The improvement in the running game would seem to have the offense better prepared for the postseason – although at this point, the Cardinals aren't willing to go quite that far.

"It's hard to say what you are going into the playoffs," quarterback Kurt Warner said. "The bottom line is what are you when you come out of the playoffs, when it's all said and done. What made us a good playoff team (last year) is we did both things well in the playoffs. That's all that's going to matter, can we do both things well come playoff time. Not what we're doing now."

The Cards did run the ball better in the playoffs last season than the regular season, but there is little question Tim Hightower is a better runner than a year ago and rookie Beanie Wells is better than the version of Edgerrin James that was playing out his career in Arizona.

Hightower is averaging 4.2 yards a carry this season, Wells 4.6. James and Hightower averaged 3.9 and 2.8 yards a carry, respectively, in the regular season last year. The numbers were at 3.9 and 3.8, respectively, in the postseason.

"I don't like to compare to last year," Hightower said. "I just know, with the weapons we have on offense, if we can run the football, that does so much. It's so much harder for defenses in the playoffs when they actually have to game-plan for running backs and the run game."

In the Cardinals' first seven games of the season, they ran for more than 94 yards just once, and that was for 118 in a win in Jacksonville.

In the eight games since, the Cards have at least 110 yards six times – and the two they didn't reach triple-digits were the only two losses, to Carolina and San Francisco.

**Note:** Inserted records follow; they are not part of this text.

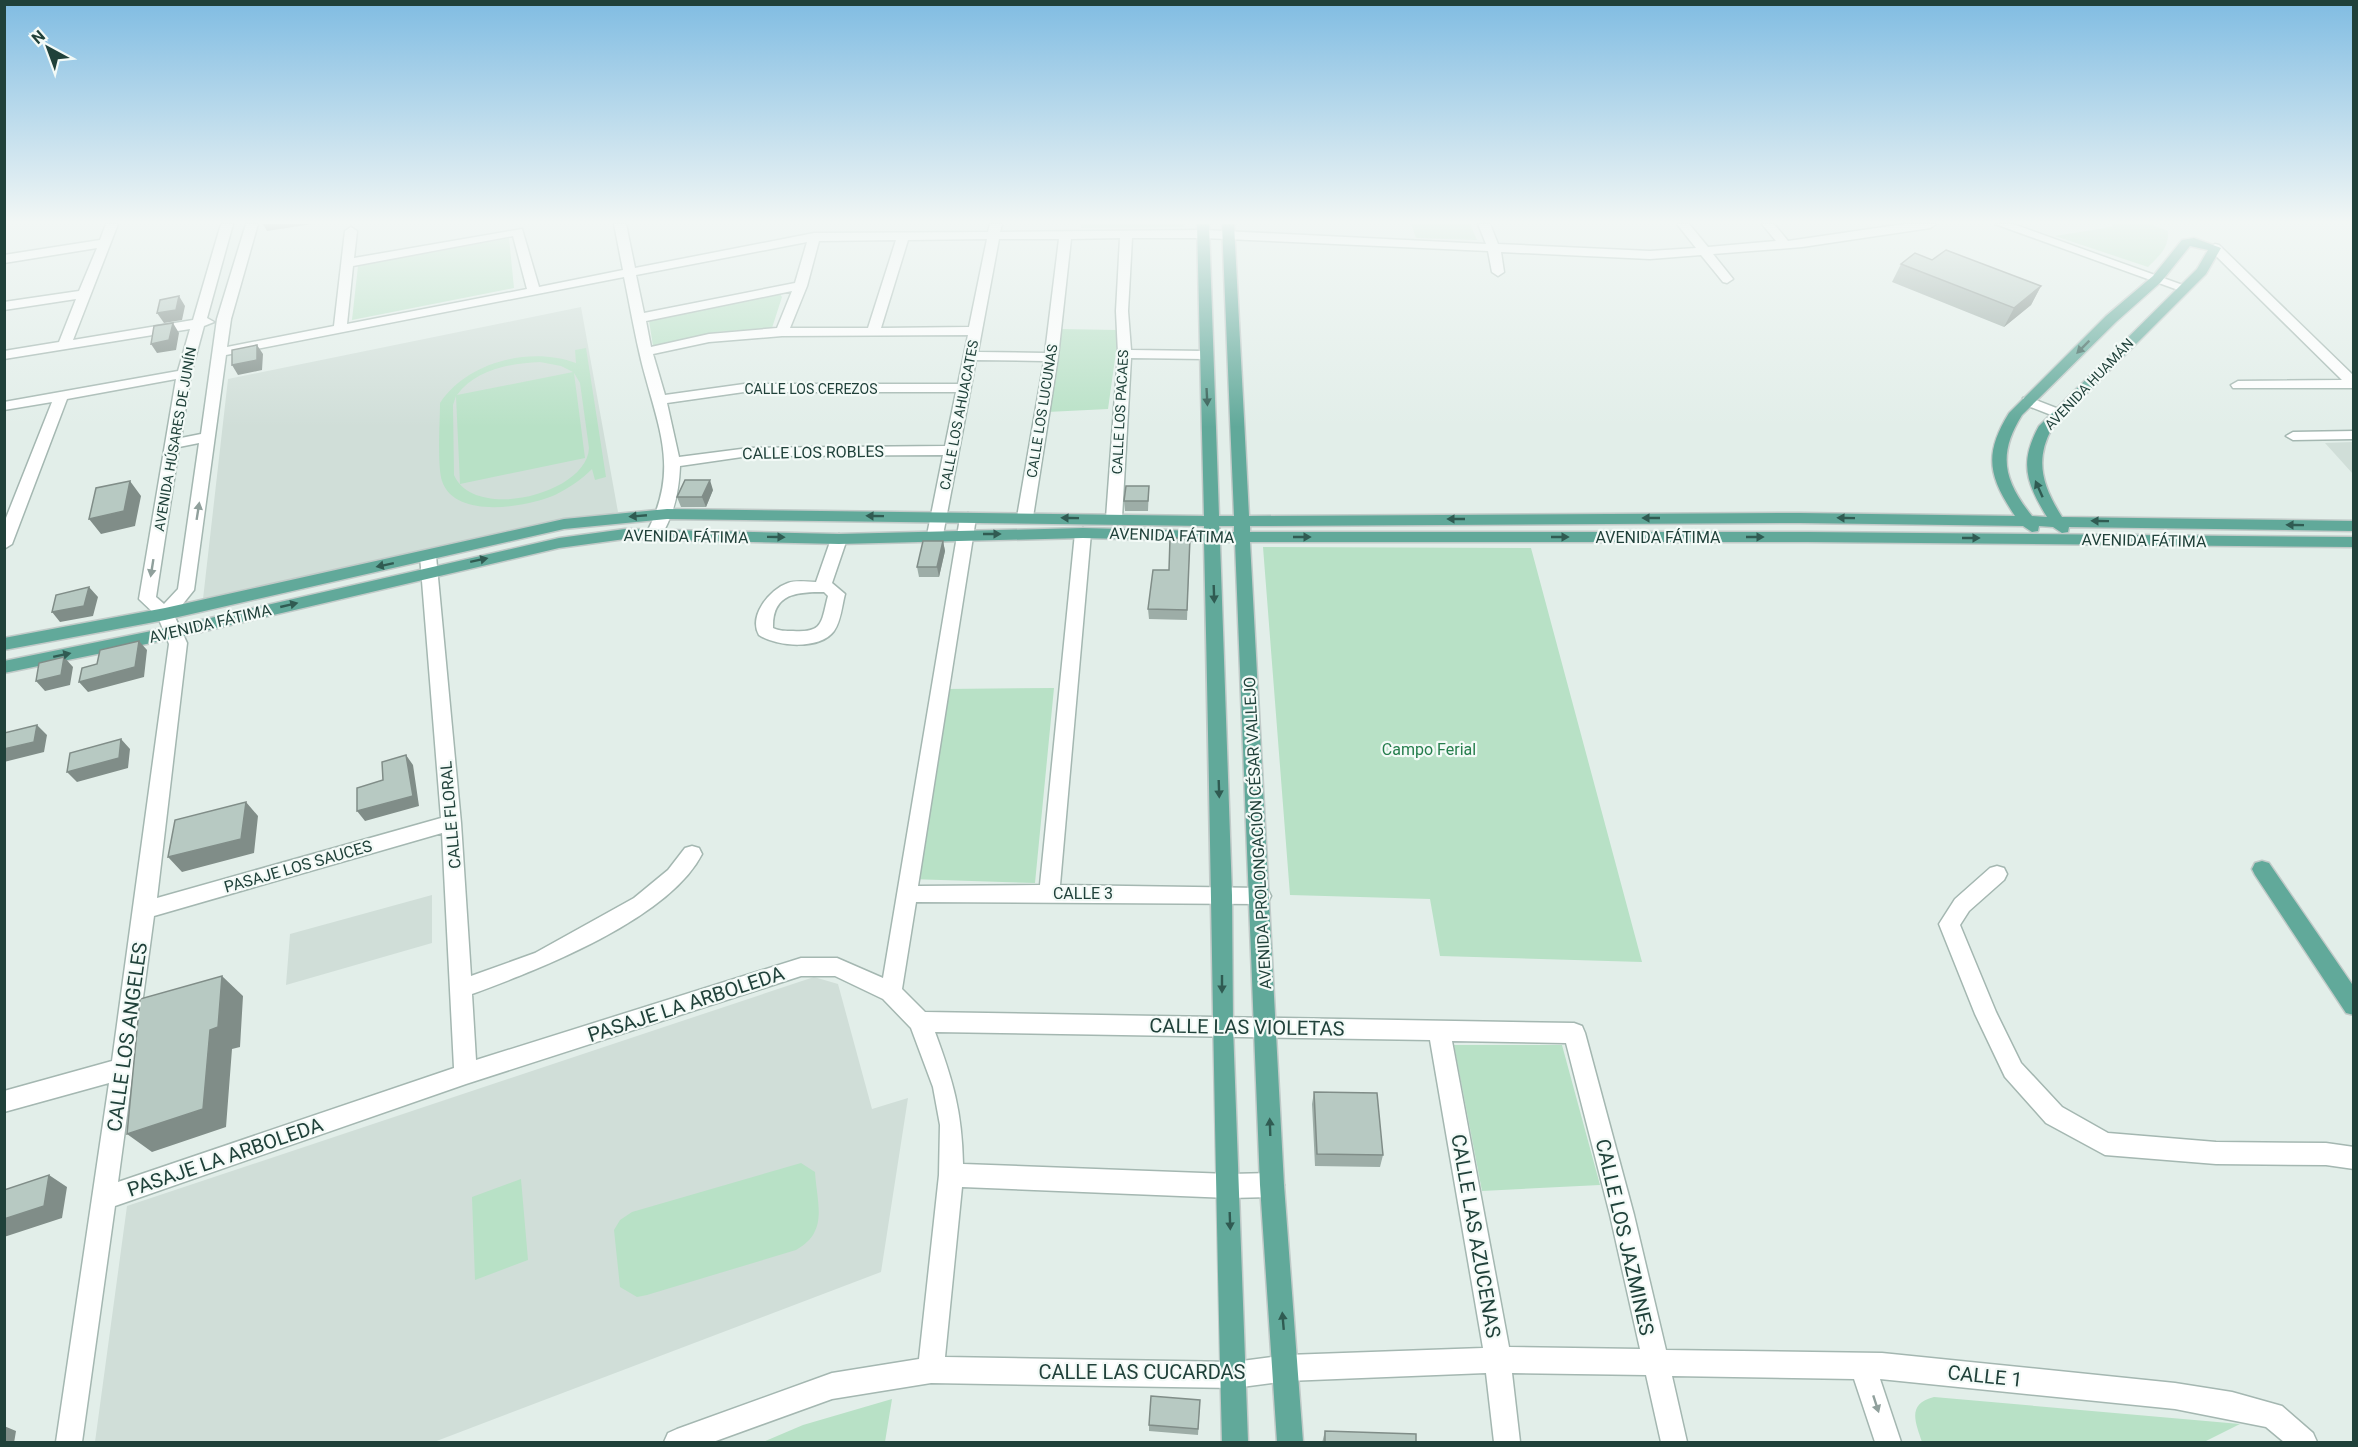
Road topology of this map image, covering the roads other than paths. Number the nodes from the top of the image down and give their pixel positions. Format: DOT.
graph roads {
  1 [pos="207,292"];
  2 [pos="232,292"];
  3 [pos="344,292"];
  4 [pos="531,292"];
  5 [pos="634,292"];
  6 [pos="773,292"];
  7 [pos="799,292"];
  8 [pos="886,292"];
  9 [pos="983,292"];
  10 [pos="1059,292"];
  11 [pos="1123,292"];
  12 [pos="1205,292"];
  13 [pos="1231,292"];
  14 [pos="2143,292"];
  15 [pos="2181,292"];
  16 [pos="2259,292"];
  17 [pos="86,294"];
  18 [pos="1205,296"];
  19 [pos="1231,298"];
  20 [pos="4,306"];
  21 [pos="639,318"];
  22 [pos="224,319"];
  23 [pos="197,324"];
  24 [pos="340,329"];
  25 [pos="874,329"];
  26 [pos="975,330"];
  27 [pos="782,332"];
  28 [pos="64,346"];
  29 [pos="221,352"];
  30 [pos="646,352"];
  31 [pos="1125,354"];
  32 [pos="4,355"];
  33 [pos="971,356"];
  34 [pos="1205,356"];
  35 [pos="1052,357"];
  36 [pos="184,374"];
  37 [pos="2353,384"];
  38 [pos="2238,385"];
  39 [pos="962,388"];
  40 [pos="61,396"];
  41 [pos="661,400"];
  42 [pos="2028,401"];
  43 [pos="4,406"];
  44 [pos="2059,414"];
  45 [pos="2354,435"];
  46 [pos="2293,436"];
  47 [pos="209,437"];
  48 [pos="172,444"];
  49 [pos="952,450"];
  50 [pos="674,462"];
  51 [pos="1211,466"];
  52 [pos="1239,466"];
  53 [pos="1521,502"];
  54 [pos="667,514"];
  55 [pos="940,517"];
  56 [pos="1025,517"];
  57 [pos="1113,518"];
  58 [pos="1800,518"];
  59 [pos="1525,519"];
  60 [pos="2026,520"];
  61 [pos="2057,520"];
  62 [pos="2213,523"];
  63 [pos="966,526"];
  64 [pos="2354,526"];
  65 [pos="1212,528"];
  66 [pos="1242,529"];
  67 [pos="1083,533"];
  68 [pos="654,534"];
  69 [pos="935,535"];
  70 [pos="1529,537"];
  71 [pos="1808,537"];
  72 [pos="2040,538"];
  73 [pos="839,539"];
  74 [pos="2070,539"];
  75 [pos="2226,541"];
  76 [pos="2354,542"];
  77 [pos="4,544"];
  78 [pos="428,564"];
  79 [pos="822,587"];
  80 [pos="168,623"];
  81 [pos="4,644"];
  82 [pos="4,667"];
  83 [pos="451,823"];
  84 [pos="692,854"];
  85 [pos="2262,869"];
  86 [pos="1998,874"];
  87 [pos="1049,893"];
  88 [pos="906,894"];
  89 [pos="1222,895"];
  90 [pos="1261,896"];
  91 [pos="145,910"];
  92 [pos="461,989"];
  93 [pos="891,992"];
  94 [pos="2354,1006"];
  95 [pos="920,1022"];
  96 [pos="1222,1027"];
  97 [pos="1266,1028"];
  98 [pos="1439,1030"];
  99 [pos="1574,1033"];
  100 [pos="121,1069"];
  101 [pos="466,1074"];
  102 [pos="4,1102"];
  103 [pos="2354,1158"];
  104 [pos="951,1174"];
  105 [pos="1272,1185"];
  106 [pos="1229,1186"];
  107 [pos="105,1198"];
  108 [pos="1498,1360"];
  109 [pos="1654,1360"];
  110 [pos="1863,1366"];
  111 [pos="1287,1368"];
  112 [pos="931,1370"];
  113 [pos="1234,1375"];
  114 [pos="69,1443"];
  115 [pos="677,1443"];
  116 [pos="1235,1443"];
  117 [pos="1290,1443"];
  118 [pos="1507,1443"];
  119 [pos="1674,1443"];
  120 [pos="1888,1443"];
  121 [pos="2304,1443"];
  1 -- 23 [label="street, AVENIDA HÚSARES DE JUNÍN"];
  2 -- 22 [label="street, AVENIDA HÚSARES DE JUNÍN"];
  3 -- 24 [label="street"];
  4 -- 24 [label="street"];
  5 -- 21 [label="street"];
  6 -- 21 [label="street"];
  7 -- 27 [label="street"];
  8 -- 25 [label="street"];
  9 -- 26 [label="street, CALLE LOS AHUACATES"];
  10 -- 35 [label="street, CALLE LOS LUCUNAS"];
  11 -- 31 [label="street, CALLE LOS PACAES"];
  12 -- 18 [label="main road, AVENIDA PROLONGACIÓN CÉSAR VALLEJO"];
  13 -- 19 [label="main road, AVENIDA PROLONGACIÓN CÉSAR VALLEJO"];
  14 -- 42 [label="main road, AVENIDA HUAMÁN, one-way"];
  15 -- 44 [label="main road, AVENIDA HUAMÁN"];
  16 -- 37 [label="street"];
  17 -- 20 [label="street"];
  17 -- 28 [label="street"];
  18 -- 19 [label="main road"];
  18 -- 34 [label="main road, AVENIDA PROLONGACIÓN CÉSAR VALLEJO"];
  19 -- 52 [label="main road, AVENIDA PROLONGACIÓN CÉSAR VALLEJO"];
  21 -- 30 [label="street"];
  22 -- 23 [label="street"];
  22 -- 29 [label="street, AVENIDA HÚSARES DE JUNÍN"];
  23 -- 28 [label="street"];
  23 -- 36 [label="street, AVENIDA HÚSARES DE JUNÍN"];
  24 -- 29 [label="street"];
  25 -- 26 [label="street"];
  25 -- 27 [label="street"];
  26 -- 33 [label="street, CALLE LOS AHUACATES"];
  27 -- 30 [label="street"];
  28 -- 32 [label="street"];
  29 -- 47 [label="street, AVENIDA HÚSARES DE JUNÍN"];
  30 -- 41 [label="street"];
  31 -- 34 [label="street"];
  31 -- 57 [label="street, CALLE LOS PACAES"];
  33 -- 35 [label="street"];
  33 -- 39 [label="street, CALLE LOS AHUACATES"];
  34 -- 51 [label="main road, AVENIDA PROLONGACIÓN CÉSAR VALLEJO, one-way"];
  35 -- 56 [label="street, CALLE LOS LUCUNAS"];
  36 -- 40 [label="street"];
  36 -- 48 [label="street, AVENIDA HÚSARES DE JUNÍN"];
  37 -- 38 [label="street"];
  39 -- 41 [label="street, CALLE LOS CEREZOS"];
  39 -- 49 [label="street, CALLE LOS AHUACATES"];
  40 -- 43 [label="street"];
  40 -- 77 [label="street"];
  41 -- 50 [label="street"];
  42 -- 44 [label="street"];
  42 -- 60 [label="main road, AVENIDA HUAMÁN"];
  61 -- 44 [label="main road, AVENIDA HUAMÁN, one-way"];
  45 -- 46 [label="street"];
  47 -- 48 [label="street"];
  80 -- 47 [label="street, AVENIDA HÚSARES DE JUNÍN, one-way"];
  48 -- 80 [label="street, AVENIDA HÚSARES DE JUNÍN, one-way"];
  49 -- 50 [label="street, CALLE LOS ROBLES"];
  49 -- 55 [label="street, CALLE LOS AHUACATES"];
  50 -- 54 [label="street"];
  51 -- 52 [label="main road"];
  51 -- 65 [label="main road, AVENIDA PROLONGACIÓN CÉSAR VALLEJO"];
  52 -- 66 [label="main road, AVENIDA PROLONGACIÓN CÉSAR VALLEJO"];
  53 -- 59 [label="main road"];
  55 -- 54 [label="main road, AVENIDA FÁTIMA, one-way"];
  54 -- 68 [label="street"];
  54 -- 78 [label="main road, AVENIDA FÁTIMA, one-way"];
  55 -- 63 [label="main road, AVENIDA FÁTIMA"];
  55 -- 69 [label="street, CALLE LOS AHUACATES"];
  57 -- 56 [label="main road, AVENIDA FÁTIMA, one-way"];
  56 -- 63 [label="main road, AVENIDA FÁTIMA"];
  57 -- 65 [label="main road, AVENIDA FÁTIMA"];
  58 -- 59 [label="main road, AVENIDA FÁTIMA, one-way"];
  60 -- 58 [label="main road, AVENIDA FÁTIMA, one-way"];
  58 -- 71 [label="main road"];
  59 -- 66 [label="main road, AVENIDA FÁTIMA, one-way"];
  59 -- 70 [label="main road"];
  60 -- 61 [label="main road, AVENIDA FÁTIMA"];
  60 -- 72 [label="main road, AVENIDA HUAMÁN"];
  62 -- 61 [label="main road, AVENIDA FÁTIMA, one-way"];
  61 -- 74 [label="main road, AVENIDA HUAMÁN"];
  64 -- 62 [label="main road, AVENIDA FÁTIMA, one-way"];
  62 -- 75 [label="main road"];
  63 -- 67 [label="main road, AVENIDA FÁTIMA, one-way"];
  63 -- 69 [label="main road, AVENIDA FÁTIMA"];
  63 -- 88 [label="street"];
  65 -- 66 [label="main road, AVENIDA FÁTIMA"];
  65 -- 67 [label="main road, AVENIDA FÁTIMA"];
  65 -- 89 [label="main road, AVENIDA PROLONGACIÓN CÉSAR VALLEJO, one-way"];
  66 -- 70 [label="main road, AVENIDA FÁTIMA, one-way"];
  66 -- 90 [label="main road, AVENIDA PROLONGACIÓN CÉSAR VALLEJO"];
  67 -- 87 [label="street"];
  68 -- 73 [label="main road, AVENIDA FÁTIMA, one-way"];
  78 -- 68 [label="main road, AVENIDA FÁTIMA, one-way"];
  69 -- 73 [label="main road, AVENIDA FÁTIMA"];
  70 -- 71 [label="main road, AVENIDA FÁTIMA, one-way"];
  71 -- 72 [label="main road, AVENIDA FÁTIMA, one-way"];
  72 -- 74 [label="main road, AVENIDA FÁTIMA"];
  73 -- 79 [label="street"];
  74 -- 75 [label="main road, AVENIDA FÁTIMA"];
  75 -- 76 [label="main road, AVENIDA FÁTIMA"];
  78 -- 80 [label="main road, AVENIDA FÁTIMA"];
  78 -- 83 [label="street, CALLE FLORAL"];
  80 -- 81 [label="main road, AVENIDA FÁTIMA"];
  82 -- 80 [label="main road, AVENIDA FÁTIMA, one-way"];
  80 -- 91 [label="street, CALLE LOS ANGELES"];
  83 -- 91 [label="street, PASAJE LOS SAUCES"];
  83 -- 92 [label="street, CALLE FLORAL"];
  84 -- 92 [label="street"];
  85 -- 94 [label="main road"];
  86 -- 103 [label="street"];
  87 -- 88 [label="street, CALLE 3"];
  87 -- 89 [label="street, CALLE 3"];
  88 -- 93 [label="street"];
  89 -- 90 [label="street, CALLE 3"];
  89 -- 96 [label="main road, AVENIDA PROLONGACIÓN CÉSAR VALLEJO, one-way"];
  90 -- 97 [label="main road, AVENIDA PROLONGACIÓN CÉSAR VALLEJO"];
  91 -- 100 [label="street, CALLE LOS ANGELES"];
  92 -- 101 [label="street, CALLE FLORAL"];
  93 -- 95 [label="street, PASAJE LA ARBOLEDA"];
  93 -- 101 [label="street, PASAJE LA ARBOLEDA"];
  95 -- 96 [label="street, CALLE LAS VIOLETAS"];
  95 -- 104 [label="street, PASAJE LA ARBOLEDA"];
  96 -- 97 [label="street, CALLE LAS VIOLETAS"];
  96 -- 106 [label="main road, AVENIDA PROLONGACIÓN CÉSAR VALLEJO"];
  97 -- 98 [label="street, CALLE LAS VIOLETAS"];
  105 -- 97 [label="main road, AVENIDA PROLONGACIÓN CÉSAR VALLEJO, one-way"];
  98 -- 99 [label="street, CALLE LAS VIOLETAS"];
  98 -- 108 [label="street, CALLE LAS AZUCENAS"];
  99 -- 109 [label="street, CALLE LOS JAZMINES"];
  100 -- 102 [label="street"];
  100 -- 107 [label="street, CALLE LOS ANGELES"];
  101 -- 107 [label="street, PASAJE LA ARBOLEDA"];
  104 -- 106 [label="street"];
  104 -- 112 [label="street, PASAJE LA ARBOLEDA"];
  105 -- 106 [label="street"];
  111 -- 105 [label="main road, AVENIDA PROLONGACIÓN CÉSAR VALLEJO, one-way"];
  106 -- 113 [label="main road, AVENIDA PROLONGACIÓN CÉSAR VALLEJO, one-way"];
  107 -- 114 [label="street, CALLE LOS ANGELES"];
  108 -- 109 [label="street, CALLE LAS CUCARDAS"];
  108 -- 111 [label="street, CALLE LAS CUCARDAS"];
  108 -- 118 [label="street, CALLE LAS AZUCENAS"];
  109 -- 110 [label="street, CALLE 1"];
  109 -- 119 [label="street, CALLE LOS JAZMINES"];
  110 -- 120 [label="street, one-way"];
  110 -- 121 [label="street, CALLE 1"];
  111 -- 113 [label="street, CALLE LAS CUCARDAS"];
  111 -- 117 [label="main road, AVENIDA PROLONGACIÓN CÉSAR VALLEJO"];
  112 -- 113 [label="street, CALLE LAS CUCARDAS"];
  112 -- 115 [label="street, CALLE LAS CUCARDAS"];
  113 -- 116 [label="main road, AVENIDA PROLONGACIÓN CÉSAR VALLEJO"];
}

"It makes you more comfortable handing the ball off feeling like something positive is going to happen as opposed to something negative, putting you behind the eight ball," Warner said. "It's nice to not have to throw in every critical situation."

Wells has a team-best 774 yards rushing, collecting 257 of those in the past three games alone. The explosive nature of his game – he has 27 runs of 10 or more yards this season – was an element long missing for the Cardinals.

The Cardinals are in for a test. The Packers visit this weekend sporting the No. 1 run defense in the league, and there is a good chance the Cards will have to face that same defense again the following week in the playoffs.

That's why Fitzgerald doesn't worry – "In this offense, I know I'll get my opportunities," he said – and is willing to block downfield for the developing ground game.

It can only help with Fitzgerald's ultimate goal.

Said Wells, "Everyone knows, in the playoffs, you have to run the football."